捕捉细节:面向细粒度多模态大模型感知的自蒸馏区域兴趣预测器
Catching the Details: Self-Distilled RoI Predictors for Fine-Grained MLLM Perception
September 21, 2025
作者: Yuheng Shi, Xiaohuan Pei, Minjing Dong, Chang Xu
cs.AI
摘要
多模态大语言模型(MLLMs)需要高分辨率的视觉信息以实现细粒度感知,然而处理完整的高分辨率图像在计算上代价高昂。尽管近期方法利用感兴趣区域(RoI)机制聚焦于显著区域,但它们通常面临一个艰难的权衡:基于训练的方法依赖于大规模标注数据集,而利用模型内部注意力的无训练方法则计算效率低下且准确性不足,需要多轮预填充阶段或依赖缓慢的自回归解码过程。本文提出了一种高效、无需标注的自蒸馏区域提议网络(SD-RPN),有效解决了这一权衡问题。SD-RPN围绕一个管道构建,该管道通过显式去噪和消除歧义,将MLLM中间层的噪声注意力图转化为高质量的伪RoI标签。我们利用这些标签训练一个轻量级的区域提议网络(RPN),使其学习更精确的定位。该RPN同样高效,仅需单次前向传播即可预测RoI,利用MLLM中间层的特征,将RoI识别与自回归生成解耦,避免了昂贵的多轮操作。为验证我们的方法,我们将该框架集成到LLaVA-1.5架构中。尽管仅使用少量(如10K)问答对进行训练,我们的方法展现了卓越的数据效率和泛化能力,在未见过的基准测试(包括TextVQA、DocVQA和V-Star)上实现了超过10%的绝对准确率提升。我们的工作为增强MLLMs的细粒度感知提供了一种实用且可扩展的解决方案,无需昂贵的监督或全模型微调。代码可在https://github.com/YuHengsss/SD-RPN获取。
English
Multimodal Large Language Models (MLLMs) require high-resolution visual
information to perform fine-grained perception, yet processing entire
high-resolution images is computationally prohibitive. While recent methods
leverage a Region-of-Interest (RoI) mechanism to focus on salient areas, they
typically present a difficult trade-off: training-based approaches depend on
large-scale annotated datasets, while training-free methods that utilize the
model's internal attention are computationally inefficient and less accurate,
requiring either multi-pass prefill stages or reliance on the slow
auto-regressive decoding process. In this paper, we propose an efficient,
annotation-free Self-Distilled Region Proposal Network (SD-RPN) that resolves
this trade-off. The SD-RPN is built around a pipeline that transforms the noisy
attention maps from the MLLM's middle layers into high-quality pseudo-RoI
labels by explicitly denoising the signal and resolving ambiguity. We use these
labels to train a lightweight Region Proposal Network (RPN) that learns a more
precise localization. This RPN is also highly efficient, predicting the RoI in
a single forward pass using features from the MLLM's middle layers, decoupling
RoI identification from the auto-regressive generation and avoiding costly
multi-pass operations.To validate our approach, we integrate the framework into
the LLaVA-1.5 architecture. Despite being trained on only a few (e.g. 10K)

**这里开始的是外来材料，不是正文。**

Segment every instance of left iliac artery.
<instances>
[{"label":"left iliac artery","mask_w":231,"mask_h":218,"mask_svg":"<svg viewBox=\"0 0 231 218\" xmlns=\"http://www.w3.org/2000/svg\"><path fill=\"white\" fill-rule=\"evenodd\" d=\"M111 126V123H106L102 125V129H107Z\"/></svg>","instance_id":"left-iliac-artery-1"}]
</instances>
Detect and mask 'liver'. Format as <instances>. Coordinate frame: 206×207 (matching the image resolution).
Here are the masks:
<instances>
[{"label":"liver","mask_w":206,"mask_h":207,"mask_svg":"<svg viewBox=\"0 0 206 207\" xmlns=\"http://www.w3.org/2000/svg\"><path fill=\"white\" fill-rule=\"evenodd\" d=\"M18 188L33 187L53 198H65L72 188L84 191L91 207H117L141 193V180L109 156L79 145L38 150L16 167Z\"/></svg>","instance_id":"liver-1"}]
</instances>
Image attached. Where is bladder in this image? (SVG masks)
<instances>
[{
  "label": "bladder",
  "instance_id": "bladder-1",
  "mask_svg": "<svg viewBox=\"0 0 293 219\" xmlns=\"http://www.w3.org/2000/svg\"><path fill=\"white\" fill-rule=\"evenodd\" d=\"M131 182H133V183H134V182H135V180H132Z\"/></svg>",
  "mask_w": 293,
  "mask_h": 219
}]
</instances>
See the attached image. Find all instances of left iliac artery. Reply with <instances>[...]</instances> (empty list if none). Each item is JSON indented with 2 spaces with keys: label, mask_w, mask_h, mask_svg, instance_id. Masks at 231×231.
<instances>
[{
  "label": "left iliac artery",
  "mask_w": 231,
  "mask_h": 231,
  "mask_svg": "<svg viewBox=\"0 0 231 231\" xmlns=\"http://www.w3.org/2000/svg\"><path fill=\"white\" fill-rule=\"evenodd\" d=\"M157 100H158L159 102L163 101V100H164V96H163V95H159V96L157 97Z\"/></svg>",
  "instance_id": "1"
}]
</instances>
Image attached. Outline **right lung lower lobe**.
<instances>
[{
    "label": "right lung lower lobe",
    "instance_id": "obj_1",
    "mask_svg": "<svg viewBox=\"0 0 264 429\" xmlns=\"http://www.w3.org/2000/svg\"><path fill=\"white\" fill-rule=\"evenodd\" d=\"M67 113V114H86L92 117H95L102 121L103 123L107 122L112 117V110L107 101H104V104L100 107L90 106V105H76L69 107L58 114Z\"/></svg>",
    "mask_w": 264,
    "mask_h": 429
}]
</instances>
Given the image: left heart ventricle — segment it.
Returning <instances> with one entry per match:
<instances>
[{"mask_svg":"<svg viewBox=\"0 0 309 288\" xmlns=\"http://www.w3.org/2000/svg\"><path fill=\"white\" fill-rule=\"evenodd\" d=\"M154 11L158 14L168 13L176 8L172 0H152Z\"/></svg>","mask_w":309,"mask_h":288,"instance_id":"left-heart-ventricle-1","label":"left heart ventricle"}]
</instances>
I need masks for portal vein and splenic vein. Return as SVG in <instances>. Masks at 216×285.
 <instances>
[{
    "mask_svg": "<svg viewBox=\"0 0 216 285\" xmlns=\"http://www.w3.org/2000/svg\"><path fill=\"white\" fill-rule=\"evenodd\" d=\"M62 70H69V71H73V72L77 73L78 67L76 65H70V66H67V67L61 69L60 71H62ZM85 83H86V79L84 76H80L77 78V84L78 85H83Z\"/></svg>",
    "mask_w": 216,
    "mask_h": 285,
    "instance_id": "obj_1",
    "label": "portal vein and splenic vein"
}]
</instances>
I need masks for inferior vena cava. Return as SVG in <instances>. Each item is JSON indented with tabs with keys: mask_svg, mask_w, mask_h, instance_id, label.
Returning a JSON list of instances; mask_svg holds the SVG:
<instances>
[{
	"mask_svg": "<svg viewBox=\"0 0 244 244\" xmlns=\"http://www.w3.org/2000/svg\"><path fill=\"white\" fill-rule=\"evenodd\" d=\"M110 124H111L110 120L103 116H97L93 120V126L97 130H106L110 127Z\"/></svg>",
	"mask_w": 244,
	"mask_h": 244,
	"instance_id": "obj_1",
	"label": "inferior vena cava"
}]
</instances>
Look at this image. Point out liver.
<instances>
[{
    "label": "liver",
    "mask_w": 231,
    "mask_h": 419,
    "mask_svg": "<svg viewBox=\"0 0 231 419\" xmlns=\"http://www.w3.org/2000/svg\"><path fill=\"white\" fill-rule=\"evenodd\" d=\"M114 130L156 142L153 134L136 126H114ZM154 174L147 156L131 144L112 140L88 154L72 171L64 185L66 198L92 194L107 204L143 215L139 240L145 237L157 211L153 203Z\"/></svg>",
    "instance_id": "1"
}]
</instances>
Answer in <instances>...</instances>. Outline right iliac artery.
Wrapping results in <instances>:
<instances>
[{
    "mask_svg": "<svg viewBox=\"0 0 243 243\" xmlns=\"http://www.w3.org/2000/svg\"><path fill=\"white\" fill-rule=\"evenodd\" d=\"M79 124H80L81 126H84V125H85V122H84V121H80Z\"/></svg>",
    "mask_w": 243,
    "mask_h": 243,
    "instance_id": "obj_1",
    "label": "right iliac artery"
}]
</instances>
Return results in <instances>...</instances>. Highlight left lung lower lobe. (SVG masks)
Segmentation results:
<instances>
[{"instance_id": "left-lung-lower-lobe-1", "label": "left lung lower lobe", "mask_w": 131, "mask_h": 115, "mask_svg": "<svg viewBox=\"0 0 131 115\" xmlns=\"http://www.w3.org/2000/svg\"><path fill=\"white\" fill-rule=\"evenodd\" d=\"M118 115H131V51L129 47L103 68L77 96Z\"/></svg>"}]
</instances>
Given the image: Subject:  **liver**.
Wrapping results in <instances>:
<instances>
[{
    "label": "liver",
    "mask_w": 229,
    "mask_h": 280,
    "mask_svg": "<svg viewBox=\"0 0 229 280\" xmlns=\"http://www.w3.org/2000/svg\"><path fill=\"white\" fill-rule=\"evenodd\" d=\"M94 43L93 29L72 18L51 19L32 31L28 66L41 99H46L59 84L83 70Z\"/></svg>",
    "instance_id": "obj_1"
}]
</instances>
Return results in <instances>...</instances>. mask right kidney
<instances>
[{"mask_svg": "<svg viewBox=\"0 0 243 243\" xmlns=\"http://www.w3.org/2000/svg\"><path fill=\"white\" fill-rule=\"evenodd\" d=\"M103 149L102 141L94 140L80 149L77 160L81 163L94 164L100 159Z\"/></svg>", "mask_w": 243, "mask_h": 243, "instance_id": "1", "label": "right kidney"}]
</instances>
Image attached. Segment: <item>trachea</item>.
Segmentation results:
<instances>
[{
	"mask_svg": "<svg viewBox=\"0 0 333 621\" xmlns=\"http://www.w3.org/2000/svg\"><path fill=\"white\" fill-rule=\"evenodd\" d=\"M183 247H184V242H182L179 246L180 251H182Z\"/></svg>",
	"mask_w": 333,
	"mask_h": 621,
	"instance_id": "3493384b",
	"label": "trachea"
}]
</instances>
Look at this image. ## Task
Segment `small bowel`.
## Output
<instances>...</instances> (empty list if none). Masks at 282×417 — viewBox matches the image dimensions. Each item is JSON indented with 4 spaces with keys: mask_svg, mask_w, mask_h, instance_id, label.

question-answer pairs, our method demonstrates exceptional data efficiency and
generalization, achieving over a 10% absolute accuracy improvement on unseen
benchmarks, including TextVQA, DocVQA, and V-Star. Our work presents a
practical and scalable solution for enhancing the fine-grained perception of
MLLMs without requiring costly supervision or full model fine-tuning. Code is
available at https://github.com/YuHengsss/SD-RPN.